This article is from the How to Start an Investment Program tutorial, author unknown.
The theory behind this method is that the ten "dog" stocks are currently out of favor, but will rebound in the coming year. The evidence for using this technique is in the compounded returns for the last 25 years- 16.85%! This beats all but a few professional fund managers at their own game, and something you can do yourself without paying for any of their so called expertise.

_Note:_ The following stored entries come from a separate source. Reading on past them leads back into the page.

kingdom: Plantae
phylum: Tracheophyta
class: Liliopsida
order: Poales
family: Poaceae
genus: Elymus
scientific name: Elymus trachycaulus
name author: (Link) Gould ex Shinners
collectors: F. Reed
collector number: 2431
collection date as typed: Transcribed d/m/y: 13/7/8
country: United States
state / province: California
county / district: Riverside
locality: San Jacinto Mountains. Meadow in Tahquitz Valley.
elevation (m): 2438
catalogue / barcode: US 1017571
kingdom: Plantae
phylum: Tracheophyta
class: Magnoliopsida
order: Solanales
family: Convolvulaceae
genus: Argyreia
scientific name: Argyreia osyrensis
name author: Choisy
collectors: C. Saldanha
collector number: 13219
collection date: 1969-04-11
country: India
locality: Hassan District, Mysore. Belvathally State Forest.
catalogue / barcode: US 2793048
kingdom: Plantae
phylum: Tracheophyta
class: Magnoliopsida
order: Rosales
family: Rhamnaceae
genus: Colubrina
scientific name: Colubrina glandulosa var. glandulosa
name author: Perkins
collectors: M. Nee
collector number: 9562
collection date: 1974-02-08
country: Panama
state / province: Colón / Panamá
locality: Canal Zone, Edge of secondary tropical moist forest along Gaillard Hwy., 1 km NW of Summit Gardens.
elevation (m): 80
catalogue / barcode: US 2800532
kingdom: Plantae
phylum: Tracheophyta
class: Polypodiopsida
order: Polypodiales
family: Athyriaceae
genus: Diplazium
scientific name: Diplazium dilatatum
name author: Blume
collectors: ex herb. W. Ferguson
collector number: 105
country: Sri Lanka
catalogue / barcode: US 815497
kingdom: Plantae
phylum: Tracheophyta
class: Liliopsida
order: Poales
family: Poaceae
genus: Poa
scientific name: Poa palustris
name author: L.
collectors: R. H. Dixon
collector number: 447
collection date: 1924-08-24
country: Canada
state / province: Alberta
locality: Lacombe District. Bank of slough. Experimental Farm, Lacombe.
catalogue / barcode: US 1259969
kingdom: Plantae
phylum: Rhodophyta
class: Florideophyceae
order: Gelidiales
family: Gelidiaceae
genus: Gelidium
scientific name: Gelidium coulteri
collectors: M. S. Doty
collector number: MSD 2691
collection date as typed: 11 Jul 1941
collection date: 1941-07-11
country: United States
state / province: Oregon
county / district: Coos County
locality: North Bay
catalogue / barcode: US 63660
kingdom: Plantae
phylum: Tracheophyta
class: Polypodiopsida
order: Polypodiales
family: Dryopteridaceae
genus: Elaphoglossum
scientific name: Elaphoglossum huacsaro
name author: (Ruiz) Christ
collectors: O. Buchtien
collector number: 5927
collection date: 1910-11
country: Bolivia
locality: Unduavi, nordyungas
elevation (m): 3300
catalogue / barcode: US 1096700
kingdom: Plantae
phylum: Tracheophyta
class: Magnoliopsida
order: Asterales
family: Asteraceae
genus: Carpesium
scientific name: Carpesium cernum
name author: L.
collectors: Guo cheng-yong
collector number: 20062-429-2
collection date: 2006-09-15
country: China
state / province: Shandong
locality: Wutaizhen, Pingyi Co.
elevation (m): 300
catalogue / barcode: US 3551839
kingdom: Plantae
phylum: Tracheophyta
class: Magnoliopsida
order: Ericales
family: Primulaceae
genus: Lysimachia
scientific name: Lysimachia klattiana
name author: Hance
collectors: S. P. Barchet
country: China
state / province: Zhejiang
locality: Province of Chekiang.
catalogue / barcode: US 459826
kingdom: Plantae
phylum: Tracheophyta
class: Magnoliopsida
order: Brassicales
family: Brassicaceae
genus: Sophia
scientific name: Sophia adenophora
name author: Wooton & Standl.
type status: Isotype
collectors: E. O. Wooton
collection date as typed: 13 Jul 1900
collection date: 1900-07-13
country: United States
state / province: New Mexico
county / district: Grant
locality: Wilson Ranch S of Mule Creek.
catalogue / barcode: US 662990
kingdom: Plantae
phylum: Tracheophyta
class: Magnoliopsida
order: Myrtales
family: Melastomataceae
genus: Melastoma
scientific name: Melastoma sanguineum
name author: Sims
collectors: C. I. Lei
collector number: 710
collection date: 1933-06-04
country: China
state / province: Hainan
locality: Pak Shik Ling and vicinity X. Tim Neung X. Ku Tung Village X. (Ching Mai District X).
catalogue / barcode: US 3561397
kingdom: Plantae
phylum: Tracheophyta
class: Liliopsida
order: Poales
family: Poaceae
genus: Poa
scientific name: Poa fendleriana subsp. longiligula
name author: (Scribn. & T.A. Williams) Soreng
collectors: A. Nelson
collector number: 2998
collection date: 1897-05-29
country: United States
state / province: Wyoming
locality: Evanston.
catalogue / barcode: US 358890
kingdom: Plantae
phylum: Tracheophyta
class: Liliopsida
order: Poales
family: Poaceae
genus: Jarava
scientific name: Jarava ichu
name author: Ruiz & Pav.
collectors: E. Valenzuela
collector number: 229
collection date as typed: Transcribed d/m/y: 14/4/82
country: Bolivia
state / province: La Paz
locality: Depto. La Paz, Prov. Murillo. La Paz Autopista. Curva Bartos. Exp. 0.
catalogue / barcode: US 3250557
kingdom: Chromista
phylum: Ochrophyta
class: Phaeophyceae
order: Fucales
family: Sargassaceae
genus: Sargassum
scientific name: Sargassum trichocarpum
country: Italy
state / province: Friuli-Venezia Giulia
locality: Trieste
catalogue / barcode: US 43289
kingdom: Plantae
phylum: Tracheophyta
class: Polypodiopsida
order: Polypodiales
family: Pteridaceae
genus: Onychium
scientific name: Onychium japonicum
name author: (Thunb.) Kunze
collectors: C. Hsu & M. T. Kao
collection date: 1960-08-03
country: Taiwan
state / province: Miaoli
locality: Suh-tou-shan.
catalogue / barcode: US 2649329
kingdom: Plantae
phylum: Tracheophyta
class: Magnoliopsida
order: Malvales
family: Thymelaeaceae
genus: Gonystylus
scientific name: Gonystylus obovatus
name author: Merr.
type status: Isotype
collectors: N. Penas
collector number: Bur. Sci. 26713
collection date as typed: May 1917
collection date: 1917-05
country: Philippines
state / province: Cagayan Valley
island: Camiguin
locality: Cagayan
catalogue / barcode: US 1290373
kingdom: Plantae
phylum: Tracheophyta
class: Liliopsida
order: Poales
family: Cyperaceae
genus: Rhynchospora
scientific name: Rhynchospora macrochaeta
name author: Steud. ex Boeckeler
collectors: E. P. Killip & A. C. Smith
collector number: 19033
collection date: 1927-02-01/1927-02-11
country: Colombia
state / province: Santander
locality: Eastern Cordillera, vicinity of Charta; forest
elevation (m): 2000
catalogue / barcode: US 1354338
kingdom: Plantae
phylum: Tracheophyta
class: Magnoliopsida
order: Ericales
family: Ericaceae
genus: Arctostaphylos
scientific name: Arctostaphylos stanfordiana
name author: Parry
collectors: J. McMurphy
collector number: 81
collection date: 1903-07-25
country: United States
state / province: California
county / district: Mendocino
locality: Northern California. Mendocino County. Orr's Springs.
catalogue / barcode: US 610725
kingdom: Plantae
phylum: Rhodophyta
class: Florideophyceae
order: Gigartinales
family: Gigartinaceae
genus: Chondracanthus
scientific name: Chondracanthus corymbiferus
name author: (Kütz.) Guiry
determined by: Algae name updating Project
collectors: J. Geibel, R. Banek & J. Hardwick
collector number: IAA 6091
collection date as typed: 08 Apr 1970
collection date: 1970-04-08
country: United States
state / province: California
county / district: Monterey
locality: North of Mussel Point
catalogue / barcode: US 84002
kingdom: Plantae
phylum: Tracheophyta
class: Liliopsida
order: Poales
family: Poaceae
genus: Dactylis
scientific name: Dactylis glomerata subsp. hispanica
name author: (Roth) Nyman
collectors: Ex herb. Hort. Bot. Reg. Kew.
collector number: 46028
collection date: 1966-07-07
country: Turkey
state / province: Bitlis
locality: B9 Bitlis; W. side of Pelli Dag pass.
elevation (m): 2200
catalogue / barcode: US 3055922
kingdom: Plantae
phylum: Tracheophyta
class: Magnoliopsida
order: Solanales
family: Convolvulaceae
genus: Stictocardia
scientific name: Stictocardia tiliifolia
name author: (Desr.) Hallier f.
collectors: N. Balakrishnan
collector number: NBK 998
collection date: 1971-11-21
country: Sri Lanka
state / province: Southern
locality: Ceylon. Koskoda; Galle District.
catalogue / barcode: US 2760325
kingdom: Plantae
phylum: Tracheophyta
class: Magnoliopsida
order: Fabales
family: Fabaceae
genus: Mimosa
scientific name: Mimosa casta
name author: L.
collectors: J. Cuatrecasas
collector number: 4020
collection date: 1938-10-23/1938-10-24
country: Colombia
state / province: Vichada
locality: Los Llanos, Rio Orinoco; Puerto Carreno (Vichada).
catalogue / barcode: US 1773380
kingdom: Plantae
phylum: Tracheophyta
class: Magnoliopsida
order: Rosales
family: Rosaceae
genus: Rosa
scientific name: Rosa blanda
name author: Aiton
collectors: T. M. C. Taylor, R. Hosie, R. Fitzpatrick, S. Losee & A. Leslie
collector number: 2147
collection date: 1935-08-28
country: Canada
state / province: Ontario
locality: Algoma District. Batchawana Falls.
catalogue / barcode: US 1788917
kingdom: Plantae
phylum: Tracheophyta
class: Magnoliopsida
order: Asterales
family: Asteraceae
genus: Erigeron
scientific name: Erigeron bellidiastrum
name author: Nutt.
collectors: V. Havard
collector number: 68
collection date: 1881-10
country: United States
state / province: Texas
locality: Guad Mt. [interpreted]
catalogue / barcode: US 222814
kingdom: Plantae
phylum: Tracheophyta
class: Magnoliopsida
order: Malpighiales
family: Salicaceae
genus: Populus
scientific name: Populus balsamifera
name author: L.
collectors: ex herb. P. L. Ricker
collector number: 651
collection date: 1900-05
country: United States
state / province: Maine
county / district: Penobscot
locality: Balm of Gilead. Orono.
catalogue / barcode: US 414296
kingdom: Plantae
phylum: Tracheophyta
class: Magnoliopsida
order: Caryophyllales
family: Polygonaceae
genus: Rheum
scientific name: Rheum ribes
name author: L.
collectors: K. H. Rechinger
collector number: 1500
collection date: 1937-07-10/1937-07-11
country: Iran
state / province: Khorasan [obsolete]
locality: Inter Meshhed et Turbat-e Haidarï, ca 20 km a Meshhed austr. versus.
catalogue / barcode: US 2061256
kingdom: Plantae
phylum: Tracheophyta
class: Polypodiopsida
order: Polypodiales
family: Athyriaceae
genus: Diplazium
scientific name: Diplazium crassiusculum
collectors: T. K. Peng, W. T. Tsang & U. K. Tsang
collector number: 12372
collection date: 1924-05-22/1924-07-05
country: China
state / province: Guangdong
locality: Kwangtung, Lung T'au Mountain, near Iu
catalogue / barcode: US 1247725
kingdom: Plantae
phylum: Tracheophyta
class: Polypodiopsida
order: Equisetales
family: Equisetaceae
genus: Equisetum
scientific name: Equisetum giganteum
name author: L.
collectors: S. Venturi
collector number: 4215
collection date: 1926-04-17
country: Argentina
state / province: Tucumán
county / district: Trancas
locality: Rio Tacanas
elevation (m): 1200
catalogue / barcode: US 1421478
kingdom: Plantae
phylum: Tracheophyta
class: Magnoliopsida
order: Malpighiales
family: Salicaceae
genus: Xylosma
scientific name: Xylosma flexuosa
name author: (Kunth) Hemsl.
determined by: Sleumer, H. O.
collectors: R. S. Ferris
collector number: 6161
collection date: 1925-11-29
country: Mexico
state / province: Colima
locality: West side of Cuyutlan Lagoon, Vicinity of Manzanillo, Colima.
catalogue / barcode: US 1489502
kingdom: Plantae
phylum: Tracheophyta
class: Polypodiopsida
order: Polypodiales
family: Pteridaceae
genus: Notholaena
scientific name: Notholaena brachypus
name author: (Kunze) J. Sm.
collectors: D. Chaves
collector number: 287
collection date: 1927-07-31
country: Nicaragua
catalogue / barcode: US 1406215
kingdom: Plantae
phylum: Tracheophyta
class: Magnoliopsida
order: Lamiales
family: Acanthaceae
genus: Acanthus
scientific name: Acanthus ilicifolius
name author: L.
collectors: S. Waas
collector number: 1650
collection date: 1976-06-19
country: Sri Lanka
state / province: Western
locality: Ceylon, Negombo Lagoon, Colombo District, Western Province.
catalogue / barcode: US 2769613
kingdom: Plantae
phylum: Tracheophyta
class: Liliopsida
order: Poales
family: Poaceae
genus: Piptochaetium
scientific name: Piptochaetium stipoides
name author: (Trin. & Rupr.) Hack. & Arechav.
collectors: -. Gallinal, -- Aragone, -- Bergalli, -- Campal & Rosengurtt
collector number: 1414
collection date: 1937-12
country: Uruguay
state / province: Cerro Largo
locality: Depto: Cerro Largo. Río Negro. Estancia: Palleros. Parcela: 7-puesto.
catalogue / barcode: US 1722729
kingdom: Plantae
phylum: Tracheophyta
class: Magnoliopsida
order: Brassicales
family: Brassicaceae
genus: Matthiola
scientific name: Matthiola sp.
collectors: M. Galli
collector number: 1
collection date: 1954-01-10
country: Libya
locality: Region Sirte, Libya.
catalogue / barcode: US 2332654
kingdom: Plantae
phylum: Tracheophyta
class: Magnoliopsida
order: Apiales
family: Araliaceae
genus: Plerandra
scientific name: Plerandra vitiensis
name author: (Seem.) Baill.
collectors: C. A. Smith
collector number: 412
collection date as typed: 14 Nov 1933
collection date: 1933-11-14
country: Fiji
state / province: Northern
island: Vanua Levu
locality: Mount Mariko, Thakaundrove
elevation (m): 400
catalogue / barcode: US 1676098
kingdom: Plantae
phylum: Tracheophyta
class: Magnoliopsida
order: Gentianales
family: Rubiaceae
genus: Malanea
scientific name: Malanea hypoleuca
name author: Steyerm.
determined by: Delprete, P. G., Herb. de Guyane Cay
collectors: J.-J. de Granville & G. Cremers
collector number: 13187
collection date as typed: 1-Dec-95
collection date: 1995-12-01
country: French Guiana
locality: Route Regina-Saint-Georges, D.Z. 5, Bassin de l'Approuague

There are variations of the Dow Dog theory that work as well as or better than the theory described above. One variation popularized by Michael O'Higgins in his book, Beating the Dow, recommends selecting the five least expensive stocks from the list of the ten highest yielders (the dogs). In choosing stocks in this way, you will need to know the prices of the Dow stocks in addition to their yield. Using this technique has produced a whopping compounded annual rate of 19.17% for the past 25 years. Not too shabby!
Selecting a portfolio of stocks using one of the methods described above may sound intimidating when you first read the instructions. I bet I reread them five times before I felt ready to cement my first crown. Now the entire process is second nature. So will investing by selecting among the Dow dogs. By spending just a few minutes a year to do some basic research, you can have a methodology that has a history of beating the Index Funds. If you have questions, such as confirming the stock price or yield of a Dow stock, this is where your broker or advisor can be useful. That's what you pay them for.
With this section, and the ones on Index Funds and Mutual Funds, you have been given suggestions on how to set up an investment portfolio that can compete with and beat most fund managers. The amount of time you want to spend and your amount of interest will determine which plan is most suitable for your needs. Hopefully you will recognize that, regardless of the method you choose, the stock market is the best long term investment vehicle around.